:: Record excerpts ::

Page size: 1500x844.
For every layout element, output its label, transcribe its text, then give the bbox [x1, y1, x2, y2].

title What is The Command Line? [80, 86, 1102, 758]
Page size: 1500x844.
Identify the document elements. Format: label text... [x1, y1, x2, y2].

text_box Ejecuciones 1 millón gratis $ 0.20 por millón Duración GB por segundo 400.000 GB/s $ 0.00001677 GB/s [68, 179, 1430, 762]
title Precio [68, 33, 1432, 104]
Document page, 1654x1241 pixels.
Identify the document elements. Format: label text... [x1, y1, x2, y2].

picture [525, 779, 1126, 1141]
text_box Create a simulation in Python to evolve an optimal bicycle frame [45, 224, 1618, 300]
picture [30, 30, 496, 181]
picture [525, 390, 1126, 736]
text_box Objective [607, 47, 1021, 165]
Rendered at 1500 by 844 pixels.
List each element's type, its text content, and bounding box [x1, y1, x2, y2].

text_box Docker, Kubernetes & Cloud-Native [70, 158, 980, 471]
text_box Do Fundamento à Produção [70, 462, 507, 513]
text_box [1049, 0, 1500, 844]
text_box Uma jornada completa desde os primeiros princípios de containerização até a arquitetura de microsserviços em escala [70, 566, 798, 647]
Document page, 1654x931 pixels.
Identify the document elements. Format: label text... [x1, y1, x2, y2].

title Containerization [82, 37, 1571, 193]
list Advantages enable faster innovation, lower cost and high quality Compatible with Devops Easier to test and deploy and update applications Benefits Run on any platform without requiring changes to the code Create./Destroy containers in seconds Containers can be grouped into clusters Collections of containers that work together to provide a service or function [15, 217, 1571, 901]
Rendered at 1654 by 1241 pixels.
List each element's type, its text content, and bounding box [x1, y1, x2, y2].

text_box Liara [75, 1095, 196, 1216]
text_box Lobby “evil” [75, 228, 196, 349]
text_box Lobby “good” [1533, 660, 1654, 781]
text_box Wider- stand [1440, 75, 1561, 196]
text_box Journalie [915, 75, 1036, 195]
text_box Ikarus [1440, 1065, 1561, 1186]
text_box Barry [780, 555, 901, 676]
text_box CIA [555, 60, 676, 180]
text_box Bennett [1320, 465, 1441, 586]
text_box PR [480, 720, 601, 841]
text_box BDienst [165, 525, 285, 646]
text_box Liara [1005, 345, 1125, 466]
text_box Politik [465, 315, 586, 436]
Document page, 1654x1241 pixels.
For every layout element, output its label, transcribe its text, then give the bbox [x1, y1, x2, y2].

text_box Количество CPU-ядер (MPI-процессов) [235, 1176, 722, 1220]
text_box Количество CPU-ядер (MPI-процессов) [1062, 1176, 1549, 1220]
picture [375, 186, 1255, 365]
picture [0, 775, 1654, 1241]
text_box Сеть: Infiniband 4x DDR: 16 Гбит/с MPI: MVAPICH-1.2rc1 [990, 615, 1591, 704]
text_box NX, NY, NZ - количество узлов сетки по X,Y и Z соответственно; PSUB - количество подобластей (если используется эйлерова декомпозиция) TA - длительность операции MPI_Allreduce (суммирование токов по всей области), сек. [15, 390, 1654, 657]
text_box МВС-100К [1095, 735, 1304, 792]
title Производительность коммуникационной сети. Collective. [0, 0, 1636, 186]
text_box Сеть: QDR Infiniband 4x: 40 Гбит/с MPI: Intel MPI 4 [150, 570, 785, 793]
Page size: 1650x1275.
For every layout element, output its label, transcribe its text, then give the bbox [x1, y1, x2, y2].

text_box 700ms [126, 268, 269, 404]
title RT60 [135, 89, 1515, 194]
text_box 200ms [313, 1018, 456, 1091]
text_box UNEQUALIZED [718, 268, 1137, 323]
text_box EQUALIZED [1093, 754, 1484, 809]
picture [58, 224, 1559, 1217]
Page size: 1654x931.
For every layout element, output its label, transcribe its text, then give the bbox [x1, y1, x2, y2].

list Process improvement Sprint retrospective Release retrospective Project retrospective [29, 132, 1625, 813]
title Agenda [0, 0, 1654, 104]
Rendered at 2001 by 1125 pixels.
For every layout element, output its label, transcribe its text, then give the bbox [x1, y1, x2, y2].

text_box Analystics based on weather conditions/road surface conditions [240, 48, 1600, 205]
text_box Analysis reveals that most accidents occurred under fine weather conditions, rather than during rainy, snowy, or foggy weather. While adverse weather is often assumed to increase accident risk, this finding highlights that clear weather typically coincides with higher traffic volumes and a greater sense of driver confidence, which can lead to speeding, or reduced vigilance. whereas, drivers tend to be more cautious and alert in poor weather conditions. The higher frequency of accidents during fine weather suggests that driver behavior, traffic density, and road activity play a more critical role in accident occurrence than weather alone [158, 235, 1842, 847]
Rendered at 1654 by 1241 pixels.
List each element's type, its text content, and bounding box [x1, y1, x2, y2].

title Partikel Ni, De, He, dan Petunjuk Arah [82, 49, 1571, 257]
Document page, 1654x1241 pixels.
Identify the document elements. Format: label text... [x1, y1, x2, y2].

:::

• Exercise requirements:
Rewrite all the records above, replacing "bounding box" with "enclosing box" wherever it appears and leaving everything else unchanged.

• Output for this exercise:
Page size: 1500x844.
For every layout element, output its label, transcribe its text, then give the bbox [x1, y1, x2, y2].

title What is The Command Line? [80, 86, 1102, 758]
Page size: 1500x844.
Identify the document elements. Format: label text... [x1, y1, x2, y2].

text_box Ejecuciones 1 millón gratis $ 0.20 por millón Duración GB por segundo 400.000 GB/s $ 0.00001677 GB/s [68, 179, 1430, 762]
title Precio [68, 33, 1432, 104]
Document page, 1654x1241 pixels.
Identify the document elements. Format: label text... [x1, y1, x2, y2].

picture [525, 779, 1126, 1141]
text_box Create a simulation in Python to evolve an optimal bicycle frame [45, 224, 1618, 300]
picture [30, 30, 496, 181]
picture [525, 390, 1126, 736]
text_box Objective [607, 47, 1021, 165]
Rendered at 1500 by 844 pixels.
List each element's type, its text content, and enclosing box [x1, y1, x2, y2].

text_box Docker, Kubernetes & Cloud-Native [70, 158, 980, 471]
text_box Do Fundamento à Produção [70, 462, 507, 513]
text_box [1049, 0, 1500, 844]
text_box Uma jornada completa desde os primeiros princípios de containerização até a arquitetura de microsserviços em escala [70, 566, 798, 647]
Document page, 1654x931 pixels.
Identify the document elements. Format: label text... [x1, y1, x2, y2].

title Containerization [82, 37, 1571, 193]
list Advantages enable faster innovation, lower cost and high quality Compatible with Devops Easier to test and deploy and update applications Benefits Run on any platform without requiring changes to the code Create./Destroy containers in seconds Containers can be grouped into clusters Collections of containers that work together to provide a service or function [15, 217, 1571, 901]
Rendered at 1654 by 1241 pixels.
List each element's type, its text content, and enclosing box [x1, y1, x2, y2].

text_box Liara [75, 1095, 196, 1216]
text_box Lobby “evil” [75, 228, 196, 349]
text_box Lobby “good” [1533, 660, 1654, 781]
text_box Wider- stand [1440, 75, 1561, 196]
text_box Journalie [915, 75, 1036, 195]
text_box Ikarus [1440, 1065, 1561, 1186]
text_box Barry [780, 555, 901, 676]
text_box CIA [555, 60, 676, 180]
text_box Bennett [1320, 465, 1441, 586]
text_box PR [480, 720, 601, 841]
text_box BDienst [165, 525, 285, 646]
text_box Liara [1005, 345, 1125, 466]
text_box Politik [465, 315, 586, 436]
Document page, 1654x1241 pixels.
For every layout element, output its label, transcribe its text, then give the bbox [x1, y1, x2, y2].

text_box Количество CPU-ядер (MPI-процессов) [235, 1176, 722, 1220]
text_box Количество CPU-ядер (MPI-процессов) [1062, 1176, 1549, 1220]
picture [375, 186, 1255, 365]
picture [0, 775, 1654, 1241]
text_box Сеть: Infiniband 4x DDR: 16 Гбит/с MPI: MVAPICH-1.2rc1 [990, 615, 1591, 704]
text_box NX, NY, NZ - количество узлов сетки по X,Y и Z соответственно; PSUB - количество подобластей (если используется эйлерова декомпозиция) TA - длительность операции MPI_Allreduce (суммирование токов по всей области), сек. [15, 390, 1654, 657]
text_box МВС-100К [1095, 735, 1304, 792]
title Производительность коммуникационной сети. Collective. [0, 0, 1636, 186]
text_box Сеть: QDR Infiniband 4x: 40 Гбит/с MPI: Intel MPI 4 [150, 570, 785, 793]
Page size: 1650x1275.
For every layout element, output its label, transcribe its text, then give the bbox [x1, y1, x2, y2].

text_box 700ms [126, 268, 269, 404]
title RT60 [135, 89, 1515, 194]
text_box 200ms [313, 1018, 456, 1091]
text_box UNEQUALIZED [718, 268, 1137, 323]
text_box EQUALIZED [1093, 754, 1484, 809]
picture [58, 224, 1559, 1217]
Page size: 1654x931.
For every layout element, output its label, transcribe its text, then give the bbox [x1, y1, x2, y2].

list Process improvement Sprint retrospective Release retrospective Project retrospective [29, 132, 1625, 813]
title Agenda [0, 0, 1654, 104]
Rendered at 2001 by 1125 pixels.
For every layout element, output its label, transcribe its text, then give the bbox [x1, y1, x2, y2].

text_box Analystics based on weather conditions/road surface conditions [240, 48, 1600, 205]
text_box Analysis reveals that most accidents occurred under fine weather conditions, rather than during rainy, snowy, or foggy weather. While adverse weather is often assumed to increase accident risk, this finding highlights that clear weather typically coincides with higher traffic volumes and a greater sense of driver confidence, which can lead to speeding, or reduced vigilance. whereas, drivers tend to be more cautious and alert in poor weather conditions. The higher frequency of accidents during fine weather suggests that driver behavior, traffic density, and road activity play a more critical role in accident occurrence than weather alone [158, 235, 1842, 847]
Rendered at 1654 by 1241 pixels.
List each element's type, its text content, and enclosing box [x1, y1, x2, y2].

title Partikel Ni, De, He, dan Petunjuk Arah [82, 49, 1571, 257]
Document page, 1654x1241 pixels.
Identify the document elements. Format: label text... [x1, y1, x2, y2].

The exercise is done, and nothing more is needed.